Problem to solve: Skip the images and print the listing exactly.

Dataset content:
···
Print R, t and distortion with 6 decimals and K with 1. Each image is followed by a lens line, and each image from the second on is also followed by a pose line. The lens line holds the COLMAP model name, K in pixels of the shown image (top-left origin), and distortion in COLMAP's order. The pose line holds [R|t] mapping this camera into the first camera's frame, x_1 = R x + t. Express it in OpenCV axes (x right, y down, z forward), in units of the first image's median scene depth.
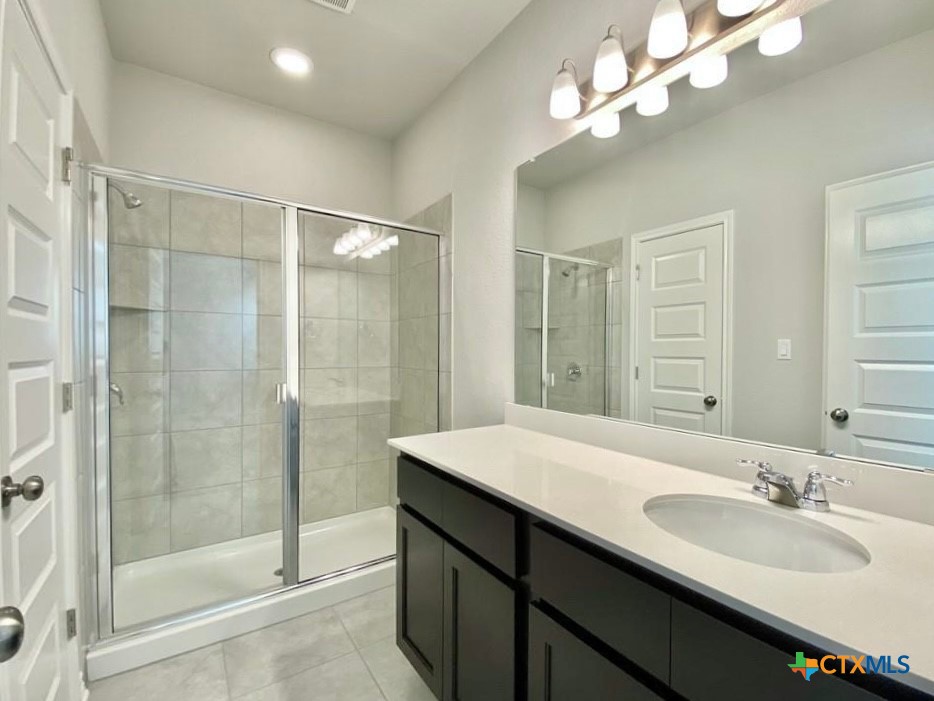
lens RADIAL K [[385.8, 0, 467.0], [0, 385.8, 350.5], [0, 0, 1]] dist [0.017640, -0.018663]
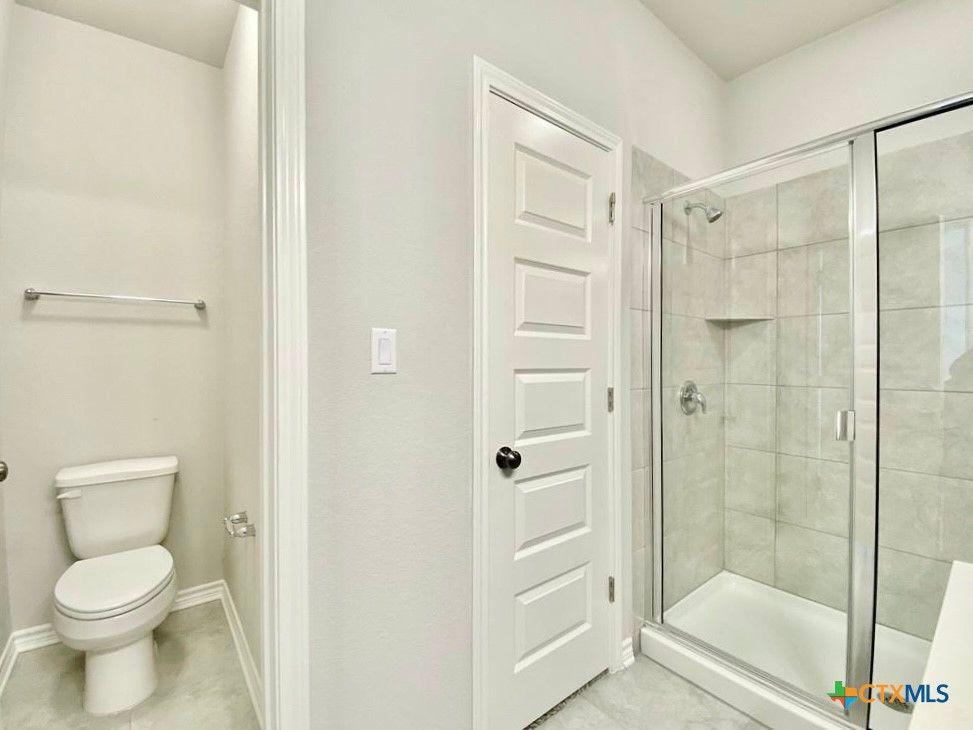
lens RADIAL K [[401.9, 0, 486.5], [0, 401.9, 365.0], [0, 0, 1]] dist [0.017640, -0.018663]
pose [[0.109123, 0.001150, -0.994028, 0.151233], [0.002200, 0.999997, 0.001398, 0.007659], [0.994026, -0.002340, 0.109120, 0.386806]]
···
Final answer:
Print R, t and distortion with 6 decimals and K with 1. Each image is followed by a lens line, and each image from the second on is also followed by a pose line. The lens line holds the COLMAP model name, K in pixels of the shown image (top-left origin), and distortion in COLMAP's order. The pose line holds [R|t] mapping this camera into the first camera's frame, x_1 = R x + t. Express it in OpenCV axes (x right, y down, z forward), in units of the first image's median scene depth.
lens RADIAL K [[385.8, 0, 467.0], [0, 385.8, 350.5], [0, 0, 1]] dist [0.017640, -0.018663]
lens RADIAL K [[401.9, 0, 486.5], [0, 401.9, 365.0], [0, 0, 1]] dist [0.017640, -0.018663]
pose [[0.109123, 0.001150, -0.994028, 0.151233], [0.002200, 0.999997, 0.001398, 0.007659], [0.994026, -0.002340, 0.109120, 0.386806]]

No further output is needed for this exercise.